_Required action_
Extract each line from the records below that contains the string "details". Reproduce those lines in full.

(Stored data entries)
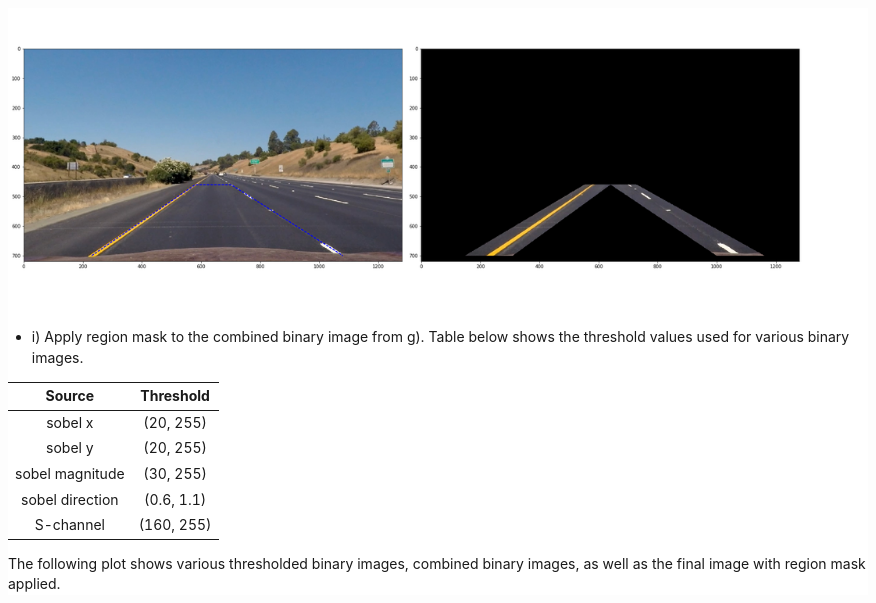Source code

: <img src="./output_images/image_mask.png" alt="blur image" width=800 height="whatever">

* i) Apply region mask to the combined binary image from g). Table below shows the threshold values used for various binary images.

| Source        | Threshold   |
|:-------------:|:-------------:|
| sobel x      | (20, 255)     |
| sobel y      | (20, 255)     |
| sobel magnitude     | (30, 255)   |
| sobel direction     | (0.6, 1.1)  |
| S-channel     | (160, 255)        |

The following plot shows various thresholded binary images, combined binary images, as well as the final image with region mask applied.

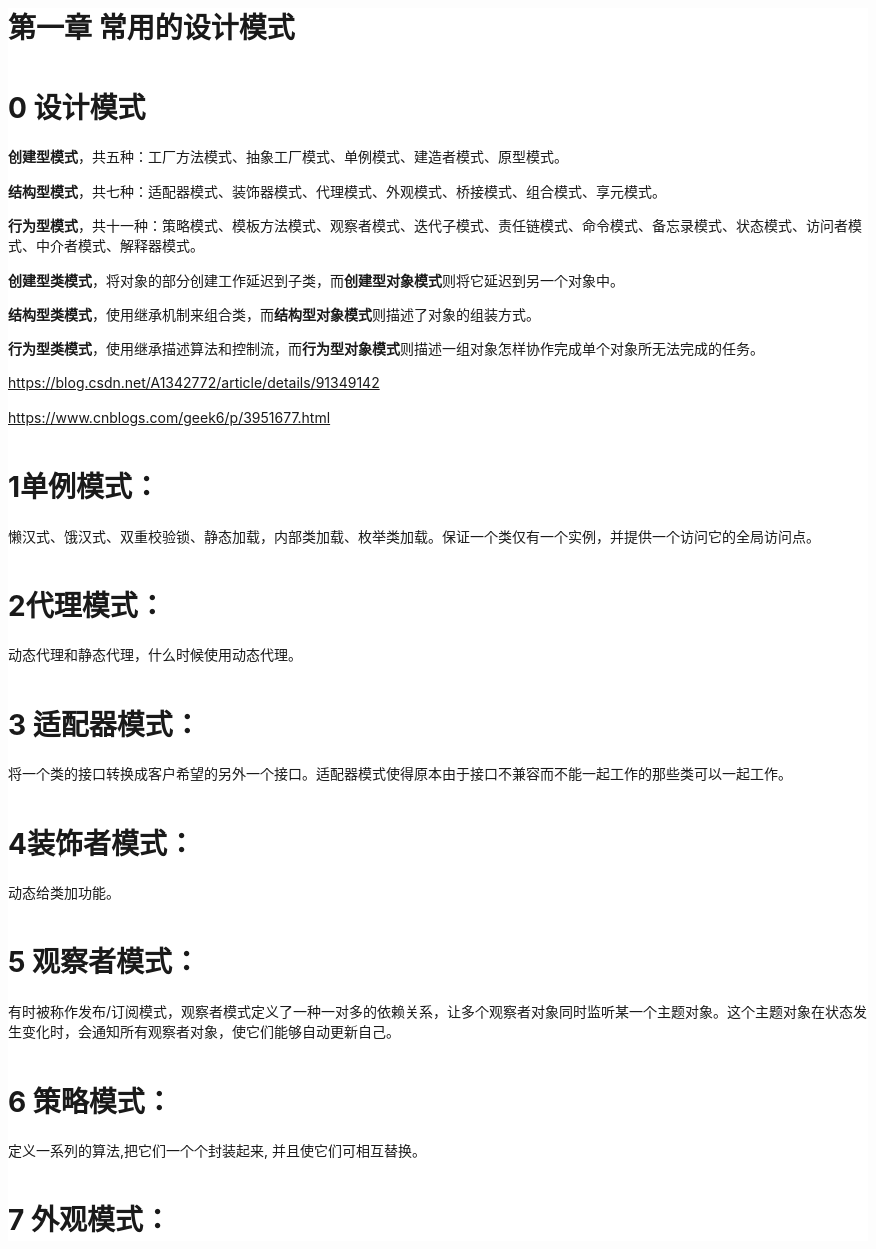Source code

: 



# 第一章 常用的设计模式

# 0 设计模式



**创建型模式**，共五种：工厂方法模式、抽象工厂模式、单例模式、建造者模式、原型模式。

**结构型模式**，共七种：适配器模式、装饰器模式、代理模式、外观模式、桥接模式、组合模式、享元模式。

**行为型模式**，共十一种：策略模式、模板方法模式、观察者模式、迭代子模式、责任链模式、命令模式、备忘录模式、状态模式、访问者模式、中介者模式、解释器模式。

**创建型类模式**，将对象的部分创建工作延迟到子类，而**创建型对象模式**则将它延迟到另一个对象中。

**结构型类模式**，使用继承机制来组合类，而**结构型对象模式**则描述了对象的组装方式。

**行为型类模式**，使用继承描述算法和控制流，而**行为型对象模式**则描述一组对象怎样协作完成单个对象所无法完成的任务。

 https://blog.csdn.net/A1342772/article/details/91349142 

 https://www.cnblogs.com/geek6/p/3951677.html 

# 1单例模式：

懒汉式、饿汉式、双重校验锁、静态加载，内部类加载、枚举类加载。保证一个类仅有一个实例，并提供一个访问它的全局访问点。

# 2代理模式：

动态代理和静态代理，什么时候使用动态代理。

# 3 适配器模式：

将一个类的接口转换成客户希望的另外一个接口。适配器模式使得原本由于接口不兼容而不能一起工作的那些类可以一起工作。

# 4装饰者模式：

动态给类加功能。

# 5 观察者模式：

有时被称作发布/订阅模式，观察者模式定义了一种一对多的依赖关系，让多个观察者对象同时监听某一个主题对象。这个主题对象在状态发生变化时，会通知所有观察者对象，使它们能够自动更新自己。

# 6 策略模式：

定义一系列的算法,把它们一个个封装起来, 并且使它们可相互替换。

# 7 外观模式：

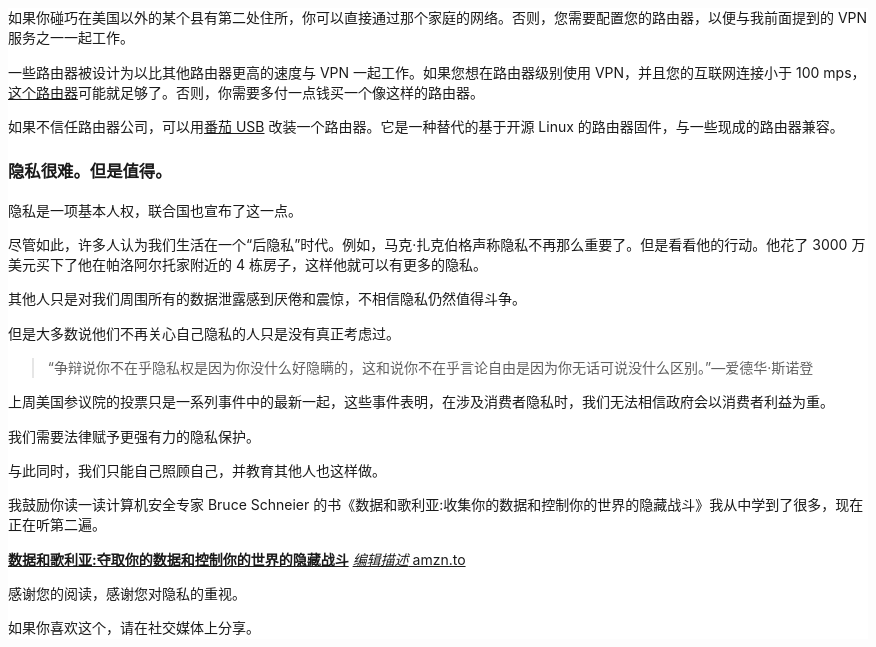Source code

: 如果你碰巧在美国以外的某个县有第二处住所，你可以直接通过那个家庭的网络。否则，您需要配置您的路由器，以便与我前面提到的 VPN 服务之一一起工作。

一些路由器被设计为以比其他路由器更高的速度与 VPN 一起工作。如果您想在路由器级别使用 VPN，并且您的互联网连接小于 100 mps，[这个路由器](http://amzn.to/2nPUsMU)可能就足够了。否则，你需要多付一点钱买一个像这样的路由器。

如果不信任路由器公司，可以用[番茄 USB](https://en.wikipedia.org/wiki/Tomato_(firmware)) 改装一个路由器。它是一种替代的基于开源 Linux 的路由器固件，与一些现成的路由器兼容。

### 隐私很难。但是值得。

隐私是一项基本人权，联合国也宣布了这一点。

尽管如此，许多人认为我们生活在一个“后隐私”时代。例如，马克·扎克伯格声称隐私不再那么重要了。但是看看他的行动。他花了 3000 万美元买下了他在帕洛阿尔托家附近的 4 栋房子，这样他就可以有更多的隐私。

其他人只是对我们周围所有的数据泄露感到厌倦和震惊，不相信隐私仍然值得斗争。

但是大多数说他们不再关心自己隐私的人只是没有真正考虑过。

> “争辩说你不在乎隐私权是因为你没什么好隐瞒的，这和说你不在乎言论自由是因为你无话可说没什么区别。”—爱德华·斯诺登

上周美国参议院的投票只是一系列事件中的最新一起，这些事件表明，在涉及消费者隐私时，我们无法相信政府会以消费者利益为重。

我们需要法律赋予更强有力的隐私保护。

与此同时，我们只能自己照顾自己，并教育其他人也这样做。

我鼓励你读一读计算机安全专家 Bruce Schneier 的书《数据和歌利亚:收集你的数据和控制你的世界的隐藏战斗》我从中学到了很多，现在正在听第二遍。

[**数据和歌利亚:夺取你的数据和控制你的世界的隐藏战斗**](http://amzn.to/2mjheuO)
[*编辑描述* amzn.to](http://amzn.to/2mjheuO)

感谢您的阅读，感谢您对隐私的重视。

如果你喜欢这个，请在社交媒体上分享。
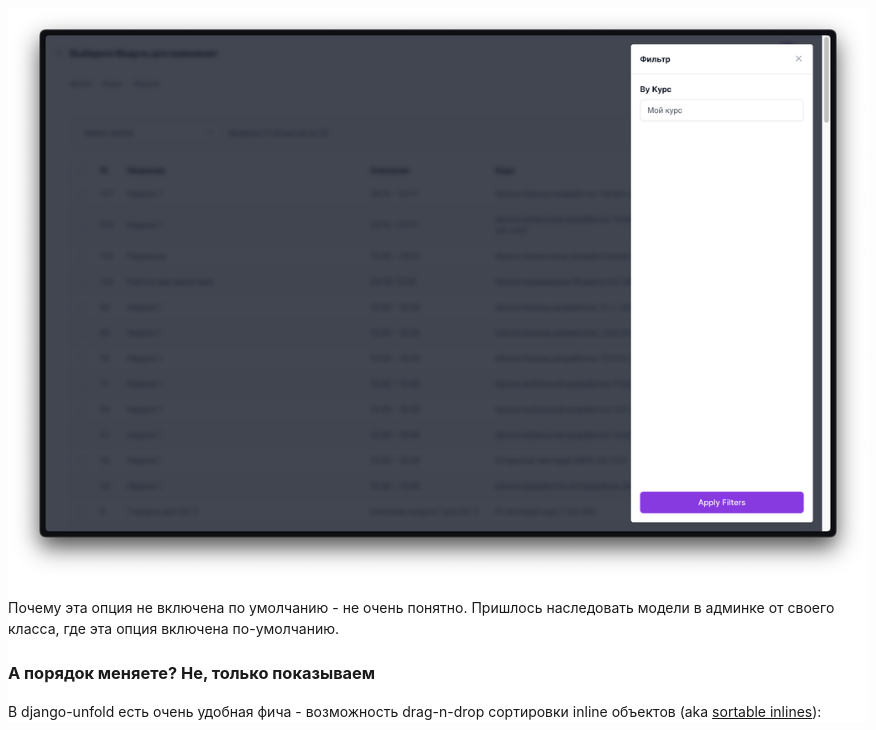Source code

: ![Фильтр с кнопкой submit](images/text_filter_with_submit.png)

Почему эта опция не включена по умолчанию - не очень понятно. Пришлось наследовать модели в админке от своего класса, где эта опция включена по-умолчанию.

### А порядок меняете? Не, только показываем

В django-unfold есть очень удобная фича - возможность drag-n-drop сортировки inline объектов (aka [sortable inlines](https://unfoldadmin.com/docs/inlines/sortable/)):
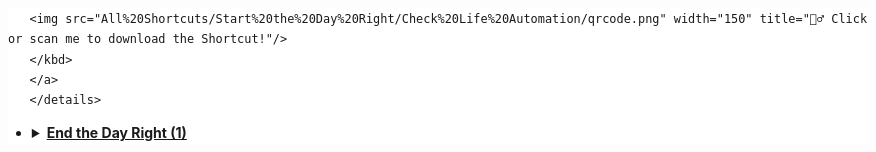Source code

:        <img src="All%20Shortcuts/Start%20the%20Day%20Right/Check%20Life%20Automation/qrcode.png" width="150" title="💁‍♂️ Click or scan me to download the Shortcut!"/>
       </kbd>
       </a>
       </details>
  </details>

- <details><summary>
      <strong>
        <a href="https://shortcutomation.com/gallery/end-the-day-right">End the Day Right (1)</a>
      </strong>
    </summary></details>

_Result of this task_
 https://blog.csdn.net/A1342772/article/details/91349142 
       </details>
  </details>
- <details><summary>
    </summary></details>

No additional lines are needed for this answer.